# Work request
Show every line of the data where the word "Thinking" can be found.

# Records contained in a dataset

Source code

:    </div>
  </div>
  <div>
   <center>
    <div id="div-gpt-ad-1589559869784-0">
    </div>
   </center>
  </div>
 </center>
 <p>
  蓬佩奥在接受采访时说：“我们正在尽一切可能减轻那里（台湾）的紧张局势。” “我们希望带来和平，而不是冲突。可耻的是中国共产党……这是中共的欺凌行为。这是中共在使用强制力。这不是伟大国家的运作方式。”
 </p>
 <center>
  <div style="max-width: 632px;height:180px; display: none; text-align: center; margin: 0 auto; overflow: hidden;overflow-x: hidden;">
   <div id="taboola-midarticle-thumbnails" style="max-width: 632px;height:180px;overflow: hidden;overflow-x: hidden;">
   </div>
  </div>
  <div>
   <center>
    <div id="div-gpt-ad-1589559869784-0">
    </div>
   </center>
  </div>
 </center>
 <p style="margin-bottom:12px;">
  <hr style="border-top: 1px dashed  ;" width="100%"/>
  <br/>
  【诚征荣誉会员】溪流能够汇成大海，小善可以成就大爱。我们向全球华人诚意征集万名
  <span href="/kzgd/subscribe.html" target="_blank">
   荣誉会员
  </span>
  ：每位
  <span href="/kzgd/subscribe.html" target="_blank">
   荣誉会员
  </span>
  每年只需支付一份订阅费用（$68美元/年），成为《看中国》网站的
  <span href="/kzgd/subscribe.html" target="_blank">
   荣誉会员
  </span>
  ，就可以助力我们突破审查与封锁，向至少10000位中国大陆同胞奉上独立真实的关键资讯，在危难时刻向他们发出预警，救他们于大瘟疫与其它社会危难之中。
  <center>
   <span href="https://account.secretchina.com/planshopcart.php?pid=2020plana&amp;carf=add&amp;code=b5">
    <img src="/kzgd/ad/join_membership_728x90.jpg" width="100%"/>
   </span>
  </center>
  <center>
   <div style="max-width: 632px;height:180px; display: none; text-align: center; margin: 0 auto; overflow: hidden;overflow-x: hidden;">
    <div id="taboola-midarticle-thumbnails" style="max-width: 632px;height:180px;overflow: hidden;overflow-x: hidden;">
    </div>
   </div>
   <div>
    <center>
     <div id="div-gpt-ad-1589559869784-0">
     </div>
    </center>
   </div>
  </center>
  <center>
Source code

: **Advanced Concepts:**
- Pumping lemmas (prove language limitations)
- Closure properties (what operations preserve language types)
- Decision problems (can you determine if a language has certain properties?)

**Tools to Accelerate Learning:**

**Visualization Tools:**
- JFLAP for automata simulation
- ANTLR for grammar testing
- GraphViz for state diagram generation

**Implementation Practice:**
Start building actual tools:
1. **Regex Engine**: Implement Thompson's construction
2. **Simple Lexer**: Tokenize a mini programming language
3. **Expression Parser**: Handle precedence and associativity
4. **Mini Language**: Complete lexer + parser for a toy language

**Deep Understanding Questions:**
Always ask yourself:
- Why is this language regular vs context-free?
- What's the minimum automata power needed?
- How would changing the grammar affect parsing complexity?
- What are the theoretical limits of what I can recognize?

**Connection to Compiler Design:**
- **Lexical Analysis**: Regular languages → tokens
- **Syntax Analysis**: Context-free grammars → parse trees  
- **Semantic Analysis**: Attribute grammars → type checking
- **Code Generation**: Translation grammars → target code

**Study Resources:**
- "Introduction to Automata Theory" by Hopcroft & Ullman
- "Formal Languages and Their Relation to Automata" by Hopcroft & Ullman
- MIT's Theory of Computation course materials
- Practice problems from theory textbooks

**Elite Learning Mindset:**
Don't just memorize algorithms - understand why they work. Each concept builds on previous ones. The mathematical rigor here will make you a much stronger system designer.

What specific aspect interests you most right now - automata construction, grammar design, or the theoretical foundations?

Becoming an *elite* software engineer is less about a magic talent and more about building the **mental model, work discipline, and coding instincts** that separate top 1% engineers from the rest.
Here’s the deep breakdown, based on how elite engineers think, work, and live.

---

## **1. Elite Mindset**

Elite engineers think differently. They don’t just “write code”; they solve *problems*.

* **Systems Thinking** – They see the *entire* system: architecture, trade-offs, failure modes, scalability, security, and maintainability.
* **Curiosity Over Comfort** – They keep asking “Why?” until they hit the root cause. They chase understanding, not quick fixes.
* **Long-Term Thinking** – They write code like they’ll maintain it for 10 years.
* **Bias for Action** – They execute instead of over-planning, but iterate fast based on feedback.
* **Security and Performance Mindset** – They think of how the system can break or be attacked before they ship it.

# Problem solution
* **Systems Thinking** – They see the *entire* system: architecture, trade-offs, failure modes, scalability, security, and maintainability.
* **Long-Term Thinking** – They write code like they’ll maintain it for 10 years.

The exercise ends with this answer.